CREATIVE LEADERSHIP
2012  December 16

Confidence Without Ego

This morning I stumbled upon the image above by an undergraduate student at MIT regarding the passing of Professor Robert Silbey. The story is quite charming, and I recommend that you click here to learn what Taylor Swift and an internationally acclaimed scientist might have to do with each other.

Bob came to mind for me by accident yesterday. Yesterday, like many of us out there, I was trying to make sense of the tragic events in Newtown. President Obama’s words about the victims struck hard, “They had their entire lives ahead of them—birthdays, graduations, weddings, kids of their own. Among the fallen were also teachers—men and women who devoted their lives to helping our children fulfill their dreams.”

Much is being said about how this event is being covered by the media -- so I will not go into it further. Yesterday I didn’t post anything on Twitter or the likes because I wanted to fully reflect, and I am still doing so. What I will say is that by the end of the day, my attention eventually turned to what President Obama spoke to in his words above -- namely, what can happen in people’s lives when they are blessed with the opportunity to flourish and grow. Or in other words, what we get to do when we live a fulfilling life that inevitably fulfills all of those around us -- what it is and what happens, is something profound, beautiful, and everlasting. And for those individuals affected by another loved one’s life, even if that life ends up unexpectedly short, there is beauty that remains and resonates interminably.

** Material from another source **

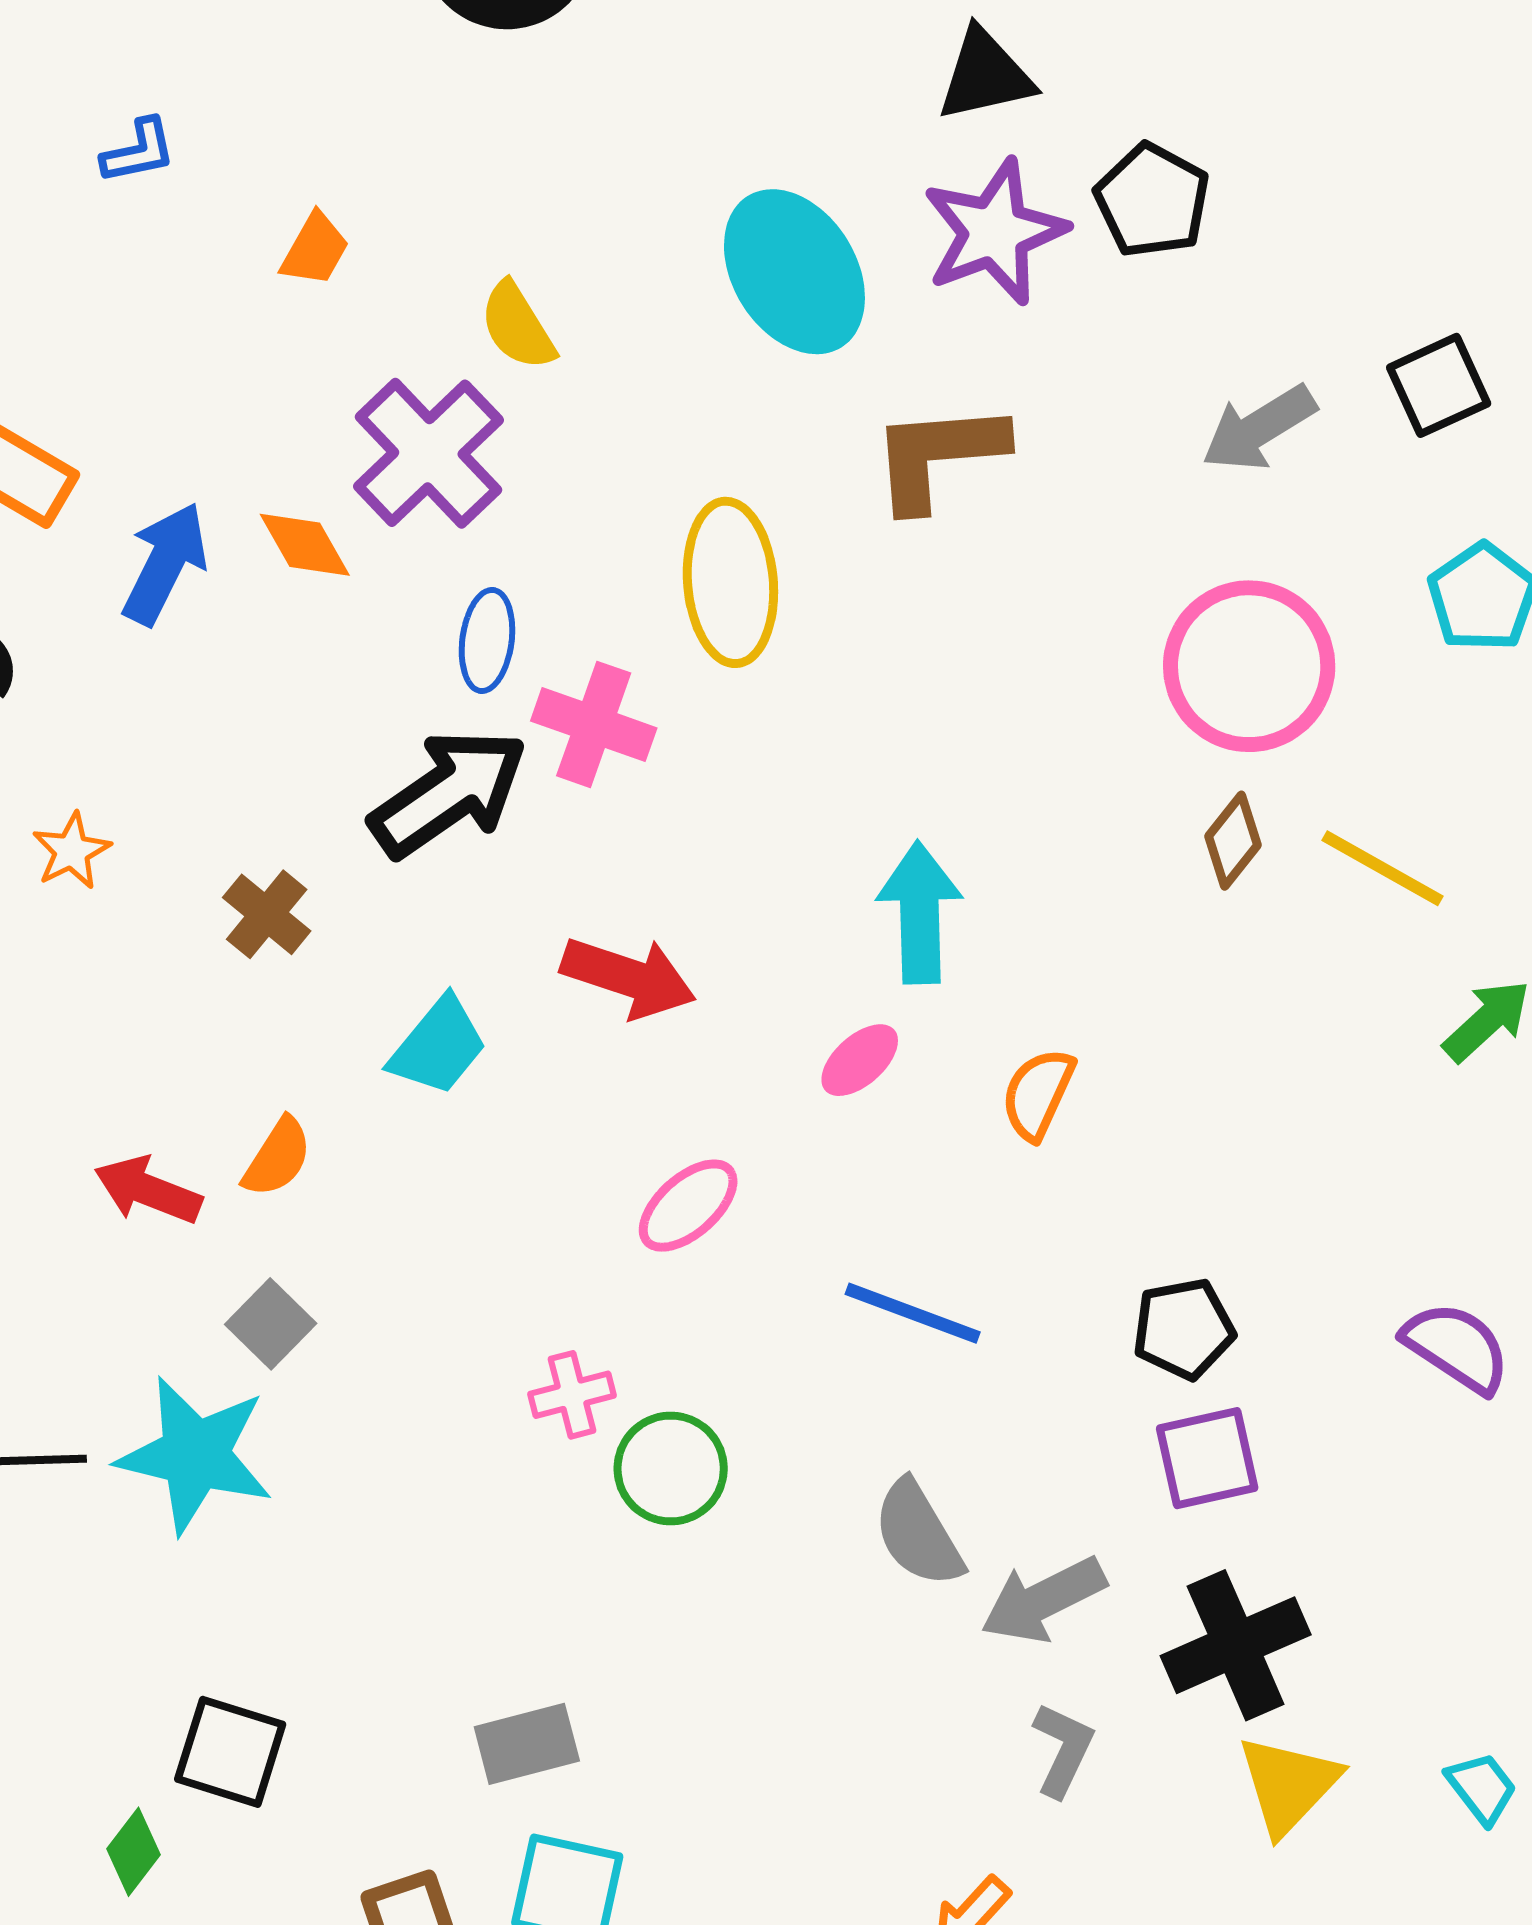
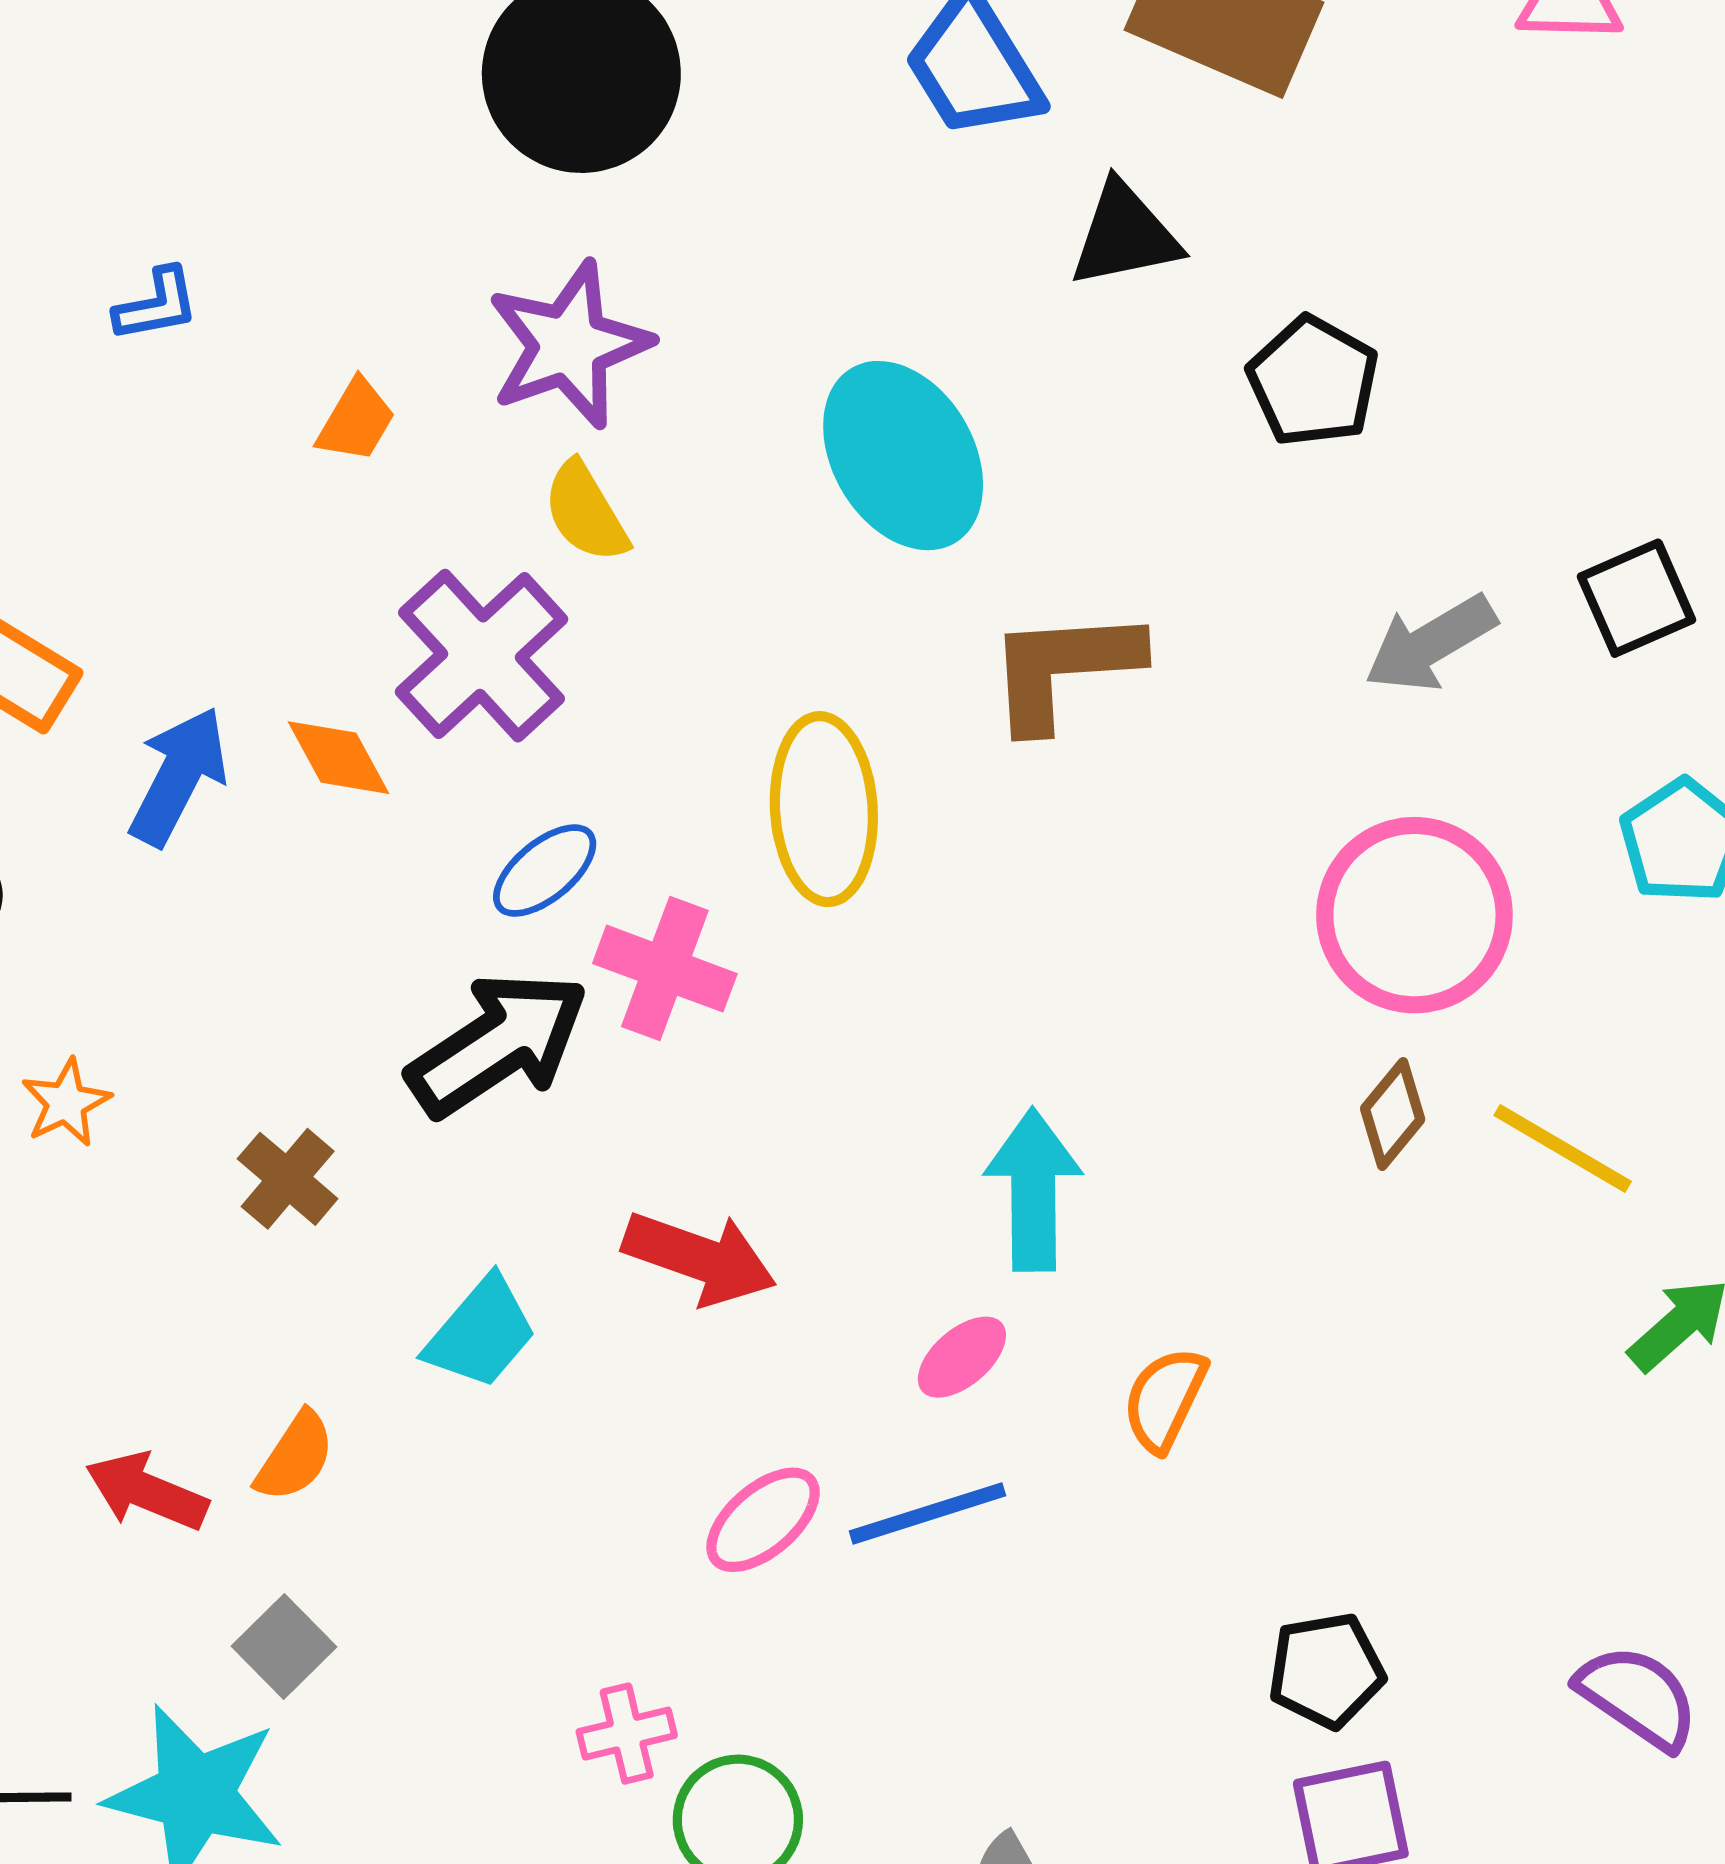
purple star: (995, 232) -> (569, 345), moved
blue ellipse: (487, 640) -> (545, 871), turned 42
blue line: (913, 1313) -> (927, 1513), moved, turned -39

A Google search yesterday to check on a mentor of mine started in sadness, and then ended in happiness. That mentor, as you can guess, was Bob Silbey. He died last year -- and I didn’t know it. And that fact made me reflect how important it is, everyday, to not lose the chance to reflect on what is truly important -- which is the great encounters you often get to have with people. So I try to do so here and now.

Bob was the person that made me believe that becoming a leader might be something I wanted to try in my lifetime. As a professor at the Media Lab, I had served on the MIT Core Curriculum Task Force along with 20 other faculty across MIT that Bob led as the Dean of Science for three years, and it was my absolute *favorite* meeting to go to because I’d get to watch Bob in action. He ran each meeting masterfully. With real conviction and force, but also able to be generous and humorous at the same time. I truly loved watching him in action. At the Media Lab we had nothing like him … I knew that when I was at his meetings that I was getting to see a true Michael Jordan of academia in action. And I loved every minute of it.

I wrote to Bob, I think once, shortly after I moved from being a professor at MIT to becoming president of RISD. And had the chance to thank him -- I remember him writing me back, and how thrilled I was to read his message. I wish I had a second chance to write him, but realize I am too late. I have quoted Bob time after time in my role as president here at RISD in expressing the epitome of a great academic and administrative leader -- in the subtle, gentle, powerful way he always held himself. He truly, profoundly changed my career.

When I read online all the kind words about Bob from his students and colleagues in the sciences at MIT, I know that I am one of many, many people outside the sciences who encountered Bob -- for even just a few hours a term -- whose life was forever changed.

I especially loved this comment about Bob as a leader:

Bob was a truly singular person who had such deep abiding confidence without ego, if one can imagine such a combination that he was always there for others in personal transactions. He didn’t need the response to fill his soul, it was so secure and thus could be so generous.

To know someone who could show me, and others, generosity without needing or asking for or wanting reciprocation, and to carry himself with “confidence without ego,” speaks to me of the fortune I have had in my life to have known Bob. What a lucky life we get to live to know and learn from the amazing teachers, students, women, men, and children on this earth through the examples of their lives, and through the chance to live our lives with their lives intertwined. You are one of those people -- a person that took a circuitous turn on the Internet to arrive here. Thank you for reading this, and for motivating me to share my thoughts of Bob, and for you to think of your Bob somewhere out there. -JM

A point of view can be wielded as a spear, or as a shield.